Críticas


CORAÇÕES SUJOS

De: VICENTE AMORIM
Com: TSUYOSHI IHARA, TAKAKAO TOKIWA, EIJI OKUDA, EDUARDO MOSCOVIS, SHUN SHUGATA
16.08.2012
Por Luiz Fernando Gallego
SEM ACREDITAR NAS IMAGENS

O que salta - mais aos ouvidos do que - aos olhos em Corações Sujos é o abuso da música na trilha sonora, sempre pontuando, sublinhando, enfatizando cada momento dramático (ou mesmo qualquer avanço da trama), sugerindo que Vicente Amorim não acredita absolutamente na narrativa imagética, na força suficiente de suas imagens - e por isso acha necessária a música “emotiva”. E como acha !



Mas na narrativa visual há outro ponto que desperta a curiosidade: o uso eventual de imagens desfocadas em algumas tomadas, sem que se perceba por que são utilizadas nestas (in)determinadas passagens.
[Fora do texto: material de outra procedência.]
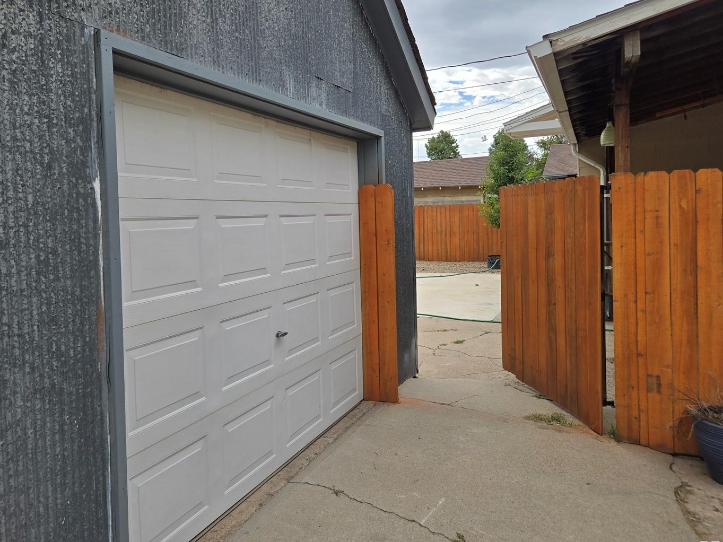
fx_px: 564
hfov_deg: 65.3
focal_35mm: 27
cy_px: 240
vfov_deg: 51.2
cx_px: 361
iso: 25
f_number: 1.8
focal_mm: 5.4
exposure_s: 1/1429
O que resulta na impressão de mero preciosismo “estilístico”/formal – dispensável.



No roteiro há algumas pontas soltas, a pior delas no personagem do subdelegado (Eduardo Moscovis) evidente representante da Lei na construção do microcosmo roteirizado, deixando o espectador intrigado: por que não aparecem providências legais contra a insurreição de um grupo de japoneses emigrados para o Brasil quanto à rendição do Japão no final da II Guerra? O que a Lei fez? Nada? Não foi possível fazer alguma coisa? Houve omissão nos moldes de deixar que os conflitos tivessem seu curso, que os envolvidos ou se entendessem ou se trucidassem? Mas de onde veio a força policial chamada no conflito inicial e que nunca mais foi utilizada, deixando que mortes se acumulassem? O personagem do subdelegado deixa mais questões do que deveria pois nem chega a ser um Pilatos no Credo, reaparecendo em um enterro com uma atitude tolerante "conciliadora" (?)
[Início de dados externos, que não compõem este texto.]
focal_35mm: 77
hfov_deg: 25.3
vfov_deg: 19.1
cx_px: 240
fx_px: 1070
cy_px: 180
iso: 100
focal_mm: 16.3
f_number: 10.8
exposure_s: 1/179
Outro exemplo da ambivalência na construção do filme: por que um japonês que aceita a derrota (acusado pelos outros de por isso ter um “coração sujo”) afasta sua família do lugarejo mas não responde a uma mulher que lhe pergunta por que ele não foi com a família? Que o personagem não renuncia à condição de ser japonês (que aceita a derrota de seu país de origem) e afirma sua posição de não se deixar levar pelo wishful thinking de outros já seria evidente pelo desempenho do ator e pelas atitudes do personagem. Neste caso, o roteiro não precisava da pergunta da mulher sem que haja nenhuma resposta, a não ser pela busca de uma "ênfase", desta vez através de um "silêncio significativo" (silêncio que não existe na trilha sonora que se quer "significativa" mas pelo oposto, pelo excesso - insuportável). E não mencionaremos o que se passa na lamentável cena final, mal construída no roteiro e na encenação visual.
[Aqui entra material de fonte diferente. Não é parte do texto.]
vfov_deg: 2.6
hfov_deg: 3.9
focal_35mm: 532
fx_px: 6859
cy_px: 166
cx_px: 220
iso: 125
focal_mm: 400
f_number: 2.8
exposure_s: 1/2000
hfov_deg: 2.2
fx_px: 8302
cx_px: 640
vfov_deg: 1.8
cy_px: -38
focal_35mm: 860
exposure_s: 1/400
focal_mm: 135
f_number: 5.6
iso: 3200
É válida a opção compreensível de limitar os amplos eventos reais a um microcosmo que busca representar o que ocorreu de fato, especialmente no interior de São Paulo entre 1946 e 1947, mas com o desenvolvimento insatisfatório do roteiro a opção acaba surgindo de modo fragilizado, amortecendo a força da trama baseada nos fatos expostos no livro homônimo de Fernando Morais. O único mérito do filme, bastante insatisfatório mesmo no formato “cinemão” (à moda americana), acaba sendo o de remeter à obra que lhe deu origem, lamentavelmente mal aproveitada. (E não se trata de comparar o filme ao livro e nem aos fatos reais que o livro pretende retratar com fidelidade de pesquisa jornalística, mas de discutir os resultados do filme como construção autônoma, até mesmo como se fosse um enredo de ficção).